Had they realized they were being watched? Not now. But something had scared them off, alerted the two men in London to make them book this passage so quickly. Assembling his team and following them here on such short notice had not been easy: He had managed.

In the midst of conversation the two men glanced his way; he casually moved his gaze to a passing woman, tipping his hat. When he looked back, their attention had not fixed on him; they were walking away, still absorbed in their discussion.

He watched them retreat. Finding their cabins was next. Then he would involve the others.

He tossed his cigarette over the side and strolled after the two men.

They were making it easy for him.

AT SEA, APPROACHING SAN FRANCISCO

Half a world away, from the deck of another ship—the Canton, a squalid tramp steamer, carrying only steerage class, a bucket of rust bound from Shanghai—as it sailed east and entered the straights that opened into another great deepwater port, a man stood quietly alone at the starboard rail, silently intoning a prayer as he watched the rounded headlands of a strange country draw near. A hoard of impoverished, ragtag immigrants swarmed around him, cheering as the mythical land of plenty glided into view. After enduring two weeks belowdecks in a pestilent hellhole of contagion and crime, it seemed for the first time conceivable that the gamble they'd made with their lives might have been worth the taking.

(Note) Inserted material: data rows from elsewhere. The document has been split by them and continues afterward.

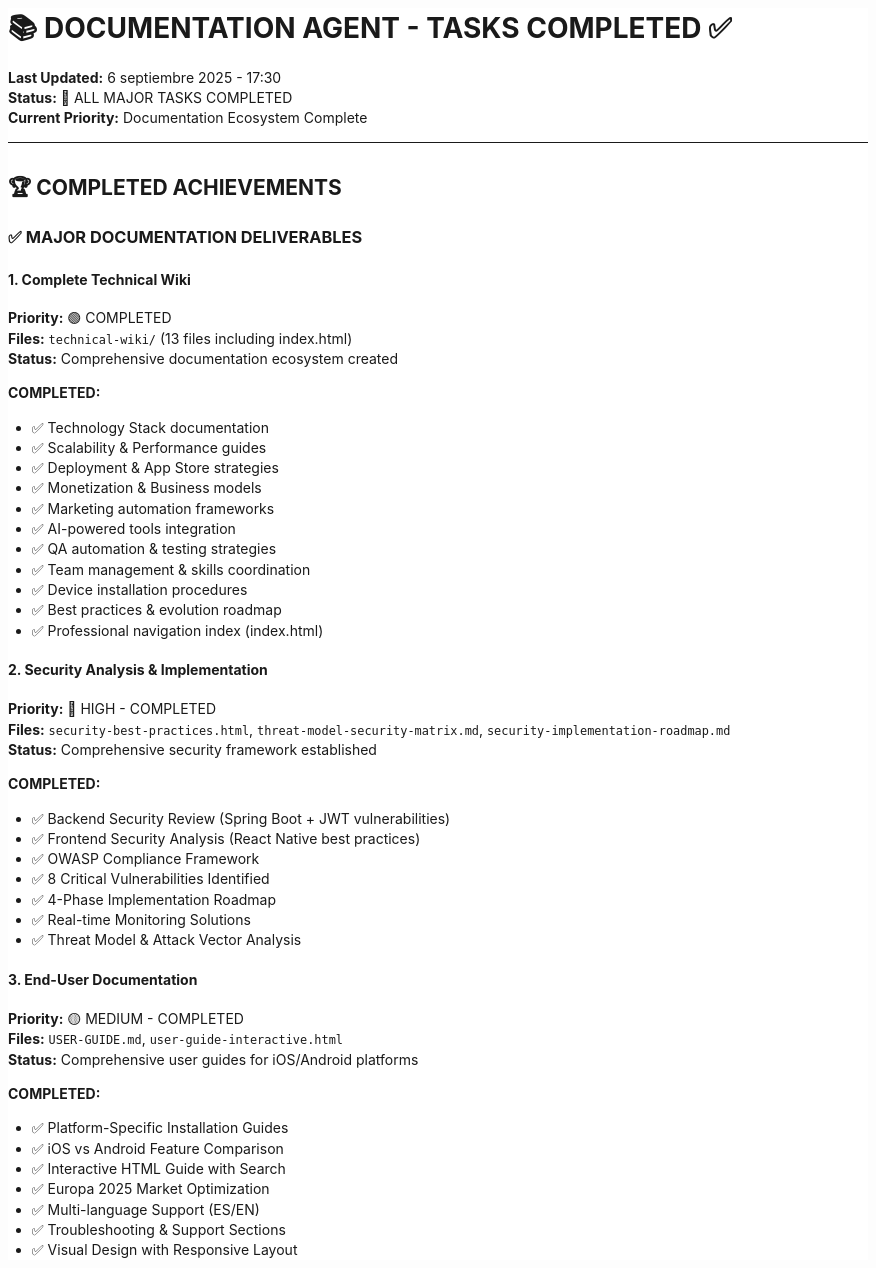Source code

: # 📚 DOCUMENTATION AGENT - TASKS COMPLETED ✅
**Last Updated:** 6 septiembre 2025 - 17:30  
**Status:** 🎯 ALL MAJOR TASKS COMPLETED  
**Current Priority:** Documentation Ecosystem Complete

---

## 🏆 **COMPLETED ACHIEVEMENTS**

### **✅ MAJOR DOCUMENTATION DELIVERABLES**

#### **1. Complete Technical Wiki** 
**Priority:** 🟢 COMPLETED  
**Files:** `technical-wiki/` (13 files including index.html)  
**Status:** Comprehensive documentation ecosystem created

**COMPLETED:**
- ✅ Technology Stack documentation
- ✅ Scalability & Performance guides  
- ✅ Deployment & App Store strategies
- ✅ Monetization & Business models
- ✅ Marketing automation frameworks
- ✅ AI-powered tools integration
- ✅ QA automation & testing strategies
- ✅ Team management & skills coordination
- ✅ Device installation procedures
- ✅ Best practices & evolution roadmap
- ✅ Professional navigation index (index.html)

#### **2. Security Analysis & Implementation**
**Priority:** 🔴 HIGH - COMPLETED  
**Files:** `security-best-practices.html`, `threat-model-security-matrix.md`, `security-implementation-roadmap.md`  
**Status:** Comprehensive security framework established

**COMPLETED:**
- ✅ Backend Security Review (Spring Boot + JWT vulnerabilities)
- ✅ Frontend Security Analysis (React Native best practices)
- ✅ OWASP Compliance Framework
- ✅ 8 Critical Vulnerabilities Identified
- ✅ 4-Phase Implementation Roadmap
- ✅ Real-time Monitoring Solutions
- ✅ Threat Model & Attack Vector Analysis

#### **3. End-User Documentation**
**Priority:** 🟡 MEDIUM - COMPLETED  
**Files:** `USER-GUIDE.md`, `user-guide-interactive.html`  
**Status:** Comprehensive user guides for iOS/Android platforms

**COMPLETED:**
- ✅ Platform-Specific Installation Guides
- ✅ iOS vs Android Feature Comparison
- ✅ Interactive HTML Guide with Search
- ✅ Europa 2025 Market Optimization
- ✅ Multi-language Support (ES/EN)
- ✅ Troubleshooting & Support Sections
- ✅ Visual Design with Responsive Layout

The man stood alone near the center of the pack, yet none of the others pressed in or jostled him. He was of moderate size, unextraordinary appearance, and occupied little space himself, but when he so desired it that space was never violated. Neither young nor old, nothing about him lingered long in one's memory: Even here, in the middle of an alert and agitated mob, his presence hardly registered. This was one of his most practiced abilities; to leave a hole in the air, rendering himself virtually invisible whenever the situation demanded. Yet even then he was left alone; the respect he commanded was granted to him unconsciously.

His parents and natural family were as unknown to him as these strangers on deck; no given name had followed him when he' was abandoned in an alley after birth. He had early on displayed such a self-reliant and single-minded strength of will that the brothers of the monastery who had raised the boy from infancy named him Kanazuchi—"the Hammer."

When the ship docked and they passed through immigration in San Francisco, no official would question that he was anything other than what he appeared to be: one of four hundred indigent Chinese laborers from Quongdong province on the Mainland. With his shaved forehead and topknot queue, he knew he could depend on the white man's inability to distinguish one Asian face from another.

That he was Japanese, a race of people still seen only rarely in this country, would not occur to a single one of them. That he was a Holy Man from an ancient monastic order on the island of Hokkaido was unimaginable.